Models, errors, and the same incident in slightly different clothes¶

The systems, models, and errors frame treats recurring errors as evidence of model failure. When the same class of incident appears on a quarterly cycle, suppressing the symptom does not fix the model; only correcting the model does. Each “this document was wrongly published” episode that ends in a redaction or a takedown is a symptom-fix. The recurrence is the system telling you that the underlying model treats individual documents as the unit of decision while the actual risk is composed across documents. Until the model is updated, the redactions will keep arriving in slightly different clothes.

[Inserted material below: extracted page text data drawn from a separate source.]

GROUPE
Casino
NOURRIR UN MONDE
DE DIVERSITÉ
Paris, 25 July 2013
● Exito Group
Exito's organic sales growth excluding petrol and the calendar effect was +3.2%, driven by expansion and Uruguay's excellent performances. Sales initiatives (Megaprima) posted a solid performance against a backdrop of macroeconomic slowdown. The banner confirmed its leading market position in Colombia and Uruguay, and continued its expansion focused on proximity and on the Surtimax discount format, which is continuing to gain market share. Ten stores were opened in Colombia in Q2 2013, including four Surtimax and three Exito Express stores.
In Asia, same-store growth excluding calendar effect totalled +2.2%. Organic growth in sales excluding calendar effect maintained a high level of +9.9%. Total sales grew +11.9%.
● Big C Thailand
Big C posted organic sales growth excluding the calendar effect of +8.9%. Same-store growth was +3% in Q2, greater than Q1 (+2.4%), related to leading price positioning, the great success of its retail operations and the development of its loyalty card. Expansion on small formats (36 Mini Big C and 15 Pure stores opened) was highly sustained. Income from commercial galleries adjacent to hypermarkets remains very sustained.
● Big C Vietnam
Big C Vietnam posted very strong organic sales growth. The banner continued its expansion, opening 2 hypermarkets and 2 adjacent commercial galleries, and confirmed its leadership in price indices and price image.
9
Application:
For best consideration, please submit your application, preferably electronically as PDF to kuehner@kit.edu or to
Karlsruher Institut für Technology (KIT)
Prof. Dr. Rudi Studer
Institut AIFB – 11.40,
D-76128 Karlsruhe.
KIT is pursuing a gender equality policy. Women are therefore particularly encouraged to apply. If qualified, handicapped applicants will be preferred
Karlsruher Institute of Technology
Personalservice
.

Survival stances under classification pressure¶

Satir’s communication patterns under stress name four survival stances: placating, blaming, computing, and distracting. In classified-handling cultures, blaming and computing tend to dominate. Blaming directs fault outward (the journalist, the activist, the contractor) rather than at the publication system that produced the aggregation. Computing retreats into procedure (the document was correctly handled under regulation X) rather than engaging with what was actually exposed. Both are honest survival behaviours, and both block the conversation that would change the model. Naming the stance is the cheapest move available.

What this asks of practitioners¶

The work in this section can be done by anyone with patience, technical curiosity, and the willingness to read boring documents alongside each other. It does not require classified access. It does not require offensive tooling. It requires systems literacy and the social licence to apply it across domains that do not normally talk to each other.

The uncomfortable possibility that closes the broomstick essay, that institutions need this kind of thinking and may not always like the people who do it, is the institutional version of the same survival pattern. The job is not to prove institutions wrong. It is to make the work legible enough that the rational, emotional, and political domains can be engaged at once, instead of pretending only the first is doing the work.

What that looks like in practice¶

The three-domain frame has a way of collapsing back into “we wrote a good analysis and nobody acted.” A few moves keep that from happening:

• Pair the analysis with a venue. A correlation finding accompanied by “here is the working group that would have to act on this” lands differently from one that just says “here is what we found.” If no such group exists, building it is part of the work, not preparatory to it.

• Name the political layer in the document itself. A reader can react to a stated political fact. A reader forced to infer one tends to react to the analysis instead.

• Pre-name the survival stances. “This is likely to read as an attack on the publication system. It is not, and here is why.” Naming what is about to happen tends to defuse the reaction it predicts.

None of this removes the discomfort. The point is to make the discomfort discussable rather than letting it route the response.